Until she spotted Margo, Cam had planned to leave as soon as she’d paid her respects to Samantha, but now she felt that a few more puzzle pieces were begging to be slid into place. Samantha was clearly very fond of Margo. This woman seemed like she might be able to shed some light on where exactly those pieces fit.

Cam was thankful the service was not overly long and didn’t dwell on any unbelievable saintly traits, because Cam knew better. Jean-Jacques was a user and a con artist. He’d not merited any real caring that she could tell.

Halfway through, another woman—about Samantha’s age, but employing far more showgirl techniques with her makeup—arrived and stumbled up to the front of the church, throwing her body over the coffin and weeping. Cam quickly made the connection: the distraught woman was Margaret, Margo and Jean-Jacques’s mother.

Margo rose, helped her mother to stand up, and returned to the pew with her.

The older woman’s red hair was a shade too bright, making her daughter’s look dull, and she continued sobbing loudly.

After the service, Cam approached Margo.

“Can I help you? I mean… I’m sorry; my name is Cam. I work with the Garden Society. I—”

“You figured out who killed my brother—thank you.”

“Yes. I mean, though… with your mother.”

“Oh, that’s just Mother—ever the actress, looking for a few tears on her behalf and hoping somebody is carrying a flask to slip her a shot of bourbon.”

“Oh dear. Are you sure?”

“Quite.”

Cam was uncomfortable in the silence, so she looked for a safer topic.

“Samantha thinks quite a lot of you.”

“Oh, she’s wonderful! She’s always been good to me. In fact”—Margo leaned in to whisper—“I almost worried she’d been the killer, after what Johnnie did to me!”

“What did he do?” Cam knew some portion of this but hoped Margo would share more.

“He embezzled a bunch of money from our dad, put it in my account, then blew the whistle. Dad was furious. Wouldn’t listen to reason, and he wrote me out of the will.”

“That’s horrible!”

“It was sort of Johnnie’s style—him and Mom.”

“Why would you think Samantha killed him over that?”

“Just silliness on my part. Timing, I guess. I called her the night before the murder. I was a wreck when I told her about the will and how it had happened. Then when Johnnie was dead, I worried even more what I might have set in motion. I’m so glad it wasn’t… you know…”

“I completely understand. The first person the police investigated was my brother-in-law. It’s horrible to consider a loved one doing such a thing.”

“Exactly. You know, Cam, you’ve made me feel so much better.”

Cam wondered, though, if Margo hadn’t had quite the opposite effect on her.

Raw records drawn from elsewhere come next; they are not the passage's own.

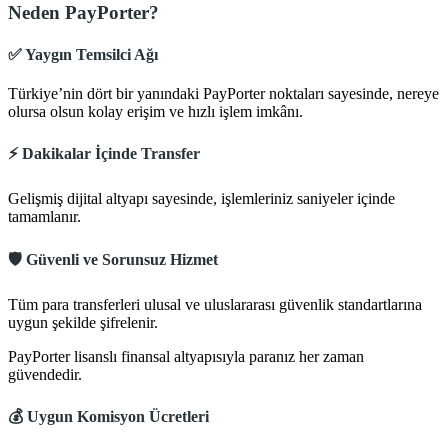
Neden PayPorter?
✅
Yaygın Temsilci Ağı
Türkiye’nin dört bir yanındaki PayPorter noktaları sayesinde, nereye
olursa olsun kolay erişim ve hızlı işlem imkânı.
⚡
Dakikalar İçinde Transfer
Gelişmiş dijital altyapı sayesinde, işlemleriniz saniyeler içinde
tamamlanır.
🛡️
Güvenli ve Sorunsuz Hizmet
Tüm para transferleri ulusal ve uluslararası güvenlik standartlarına
uygun şekilde şifrelenir.
PayPorter lisanslı finansal altyapısıyla paranız her zaman
güvendedir.
💰
Uygun Komisyon Ücretleri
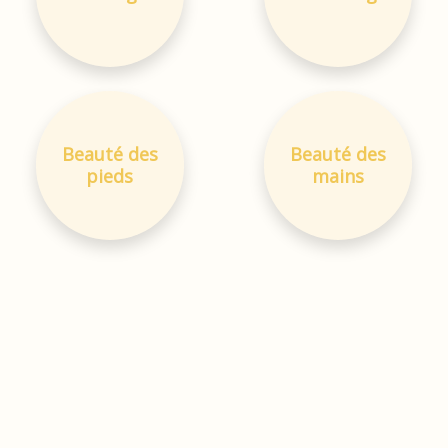
Beauté des
Beauté des
pieds
mains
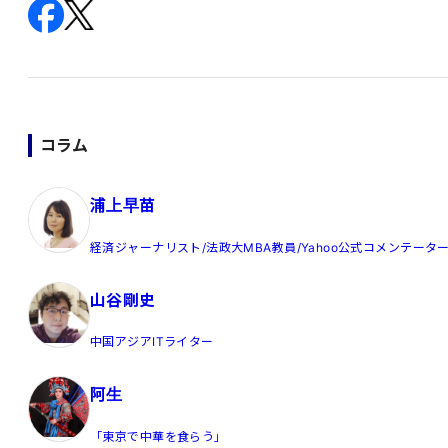
コラム
浦上早苗
経済ジャーナリスト/法政大MBA教員/Yahoo公式コメンテータ
山谷剛史
中国アジアITライター
阿生
「東京で中華を食らう」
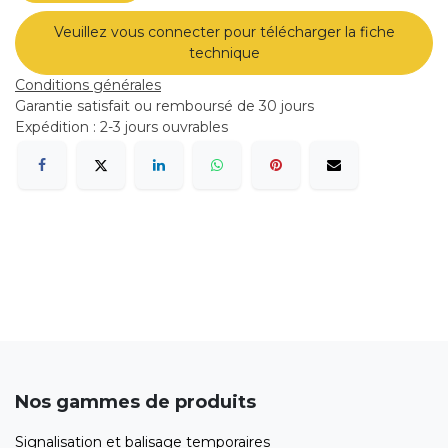
Veuillez vous connecter pour télécharger la fiche
technique
Conditions générales
Garantie satisfait ou remboursé de 30 jours
Expédition : 2-3 jours ouvrables
Nos gammes de produits
Signalisation et balisage temporaires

Outside the church, she approached Rob and announced matter-of-factly, “I think there’s something fishy.”

“Fishy, how?”

“Call Jake. I’ll call Annie. We need to put our heads
together.” She walked away from him, pulling her cell phone out of her clutch purse.

T
hey met at Martin’s again. It seemed to bode better for them than some of the other places they’d been.

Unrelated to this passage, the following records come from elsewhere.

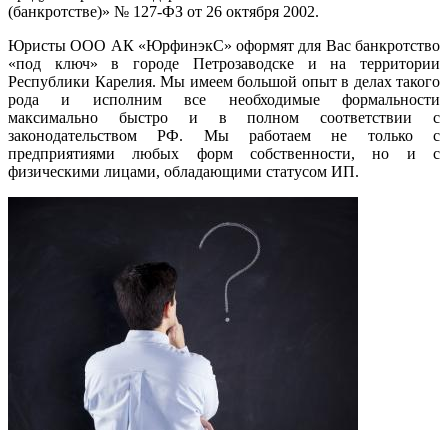
(банкротстве)» № 127-ФЗ от 26 октября 2002.
Юристы ООО АК «ЮрфинэкС» оформят для Вас банкротство
«под ключ» в городе Петрозаводске и на территории
Республики Карелия. Мы имеем большой опыт в делах такого
рода и исполним все необходимые формальности
максимально быстро и в полном соответствии с
законодательством РФ. Мы работаем не только с
предприятиями любых форм собственности, но и с
физическими лицами, обладающими статусом ИП.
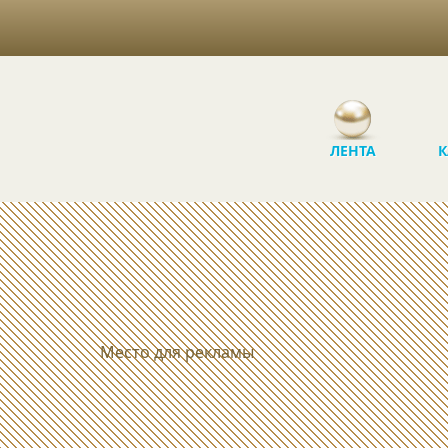
ЛЕНТА
К
Место для рекламы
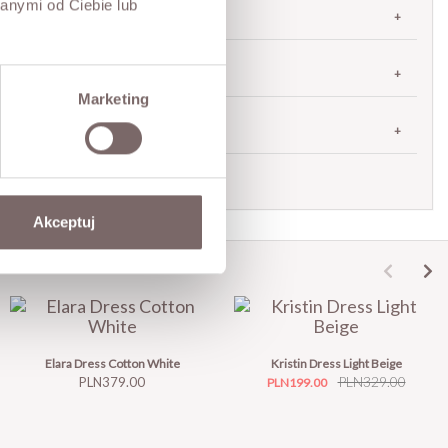
anymi od Ciebie lub
SIZES
RETURNS
Marketing
SHIPPING
Ask about product
Akceptuj
Elara Dress Cotton White
Kristin Dress Light Beige
Price
Price
Regular
PLN329.00
PLN379.00
PLN199.00
price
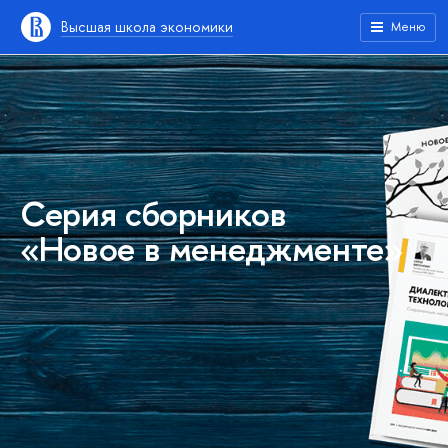
Высшая школа экономики
Меню
Серия сборников
«Новое в менеджменте»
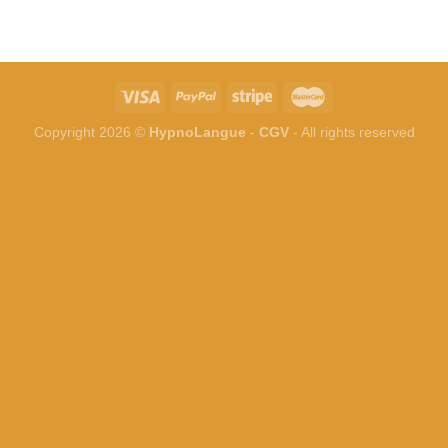
Copyright 2026 ©
HypnoLangue
-
CGV
- All rights reserved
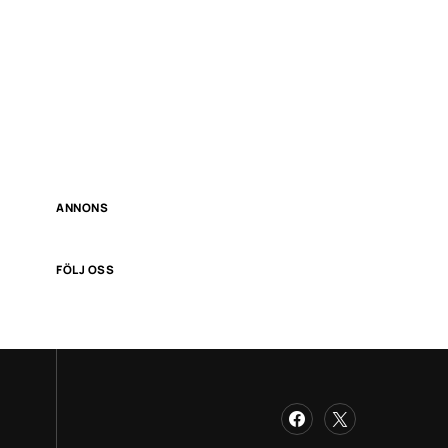
ANNONS
FÖLJ OSS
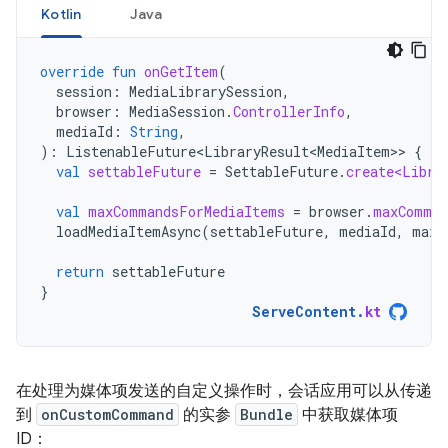
Kotlin
Java
override
fun
onGetItem
(
session
:
MediaLibrarySession
,
browser
:
MediaSession
.
ControllerInfo
,
mediaId
:
String
,
):
ListenableFuture<LibraryResult<MediaItem>
>
{
val
settableFuture
=
SettableFuture
.
create<Libra
val
maxCommandsForMediaItems
=
browser
.
maxComman
loadMediaItemAsync
(
settableFuture
,
mediaId
,
maxC
return
settableFuture
}
ServeContent
.
kt
在处理为媒体项发送的自定义操作时，会话应用可以从传递
到
onCustomCommand
的实参
Bundle
中获取媒体项
ID：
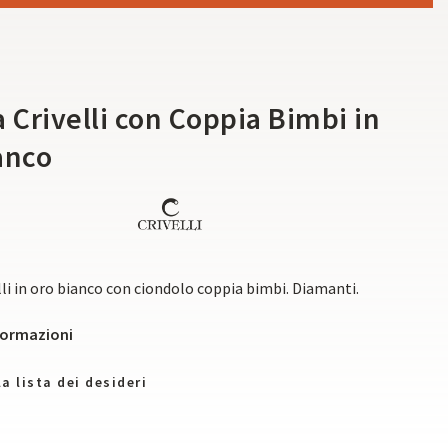
e
 Crivelli con Coppia Bimbi in
anco
lli in oro bianco con ciondolo coppia bimbi. Diamanti.
nformazioni
a lista dei desideri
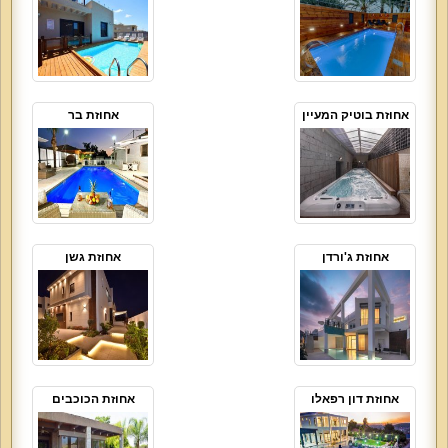
אחוזת בוטיק המעיין
אחוזת בר
אחוזת ג'ורדן
אחוזת גשן
אחוזת דון רפאלו
אחוזת הכוכבים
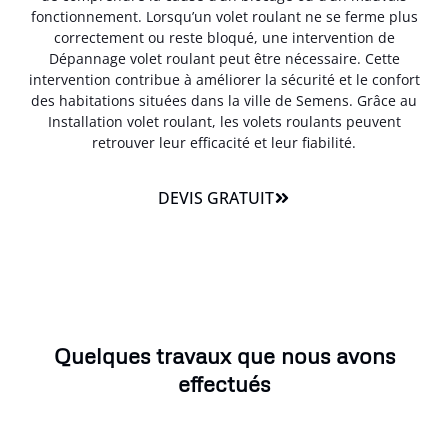
fonctionnement. Lorsqu’un volet roulant ne se ferme plus
correctement ou reste bloqué, une intervention de
Dépannage volet roulant peut être nécessaire. Cette
intervention contribue à améliorer la sécurité et le confort
des habitations situées dans la ville de Semens. Grâce au
Installation volet roulant, les volets roulants peuvent
retrouver leur efficacité et leur fiabilité.
DEVIS GRATUIT
Quelques travaux que nous avons
effectués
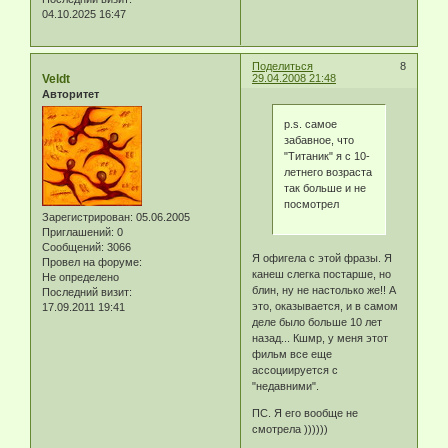
04.10.2025 16:47
Поделиться
8
Veldt
29.04.2008 21:48
Авторитет
p.s. самое
забавное, что
"Титаник" я с 10-
летнего возраста
так больше и не
посмотрел
Зарегистрирован
: 05.06.2005
Приглашений:
0
Сообщений:
3066
Я офигела с этой фразы. Я
Провел на форуме:
канеш слегка постарше, но
Не определено
блин, ну не настолько же!! А
Последний визит:
это, оказывается, и в самом
17.09.2011 19:41
деле было больше 10 лет
назад... Кшмр, у меня этот
фильм все еще
ассоциируется с
"недавними".
ПС. Я его вообще не
смотрела ))))))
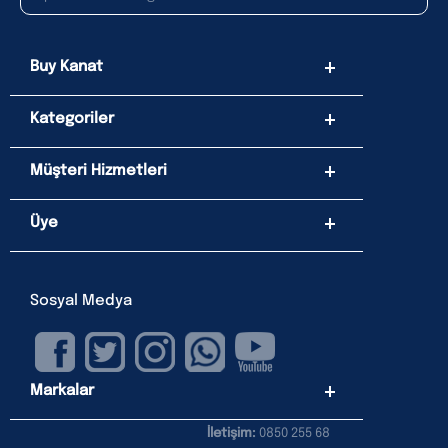
Buy Kanat
Kategoriler
Müşteri Hizmetleri
Üye
Sosyal Medya
Markalar
İletişim:
0850 255 68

“What’s this about, Cam?” Jake asked.

Cam felt Rob shrug next to her.

“Pieces that don’t fit.”

“It’s a closed case,” Jake said, but in response to her glare, frowned and said, “Like what?”

She relayed Margo’s story, then mentioned the different drugs used to sedate Samantha and the phrasing in Joseph’s conversations with Samantha. “Why would Joseph use something sloppy like ether when the sleeping pills had worked so well?”

Jake frowned. “Forensics thinks the sleeping pills were not drunk from the cup at all. There was no residue on the sides of the cup, so they’ve concluded that somebody added the drug to the dregs rather than to the full cup before it was drunk.”

“Shoot! I
did
give her that idea!”

When the others stared at her blankly, Cam elaborated. “Samantha wasn’t drugged at all! She needed an alibi, and I gave her the idea!”

“So you think Samantha did all this?” Annie asked, her nose wrinkled in disbelief.

“Not all. Listen. Let’s say you are a devoted aunt, and have a niece who is grateful and reciprocates your affection. And then a nephew who is a horrible ingrate.”

“Jean-Jacques,” Annie supplied, as if it weren’t obvious.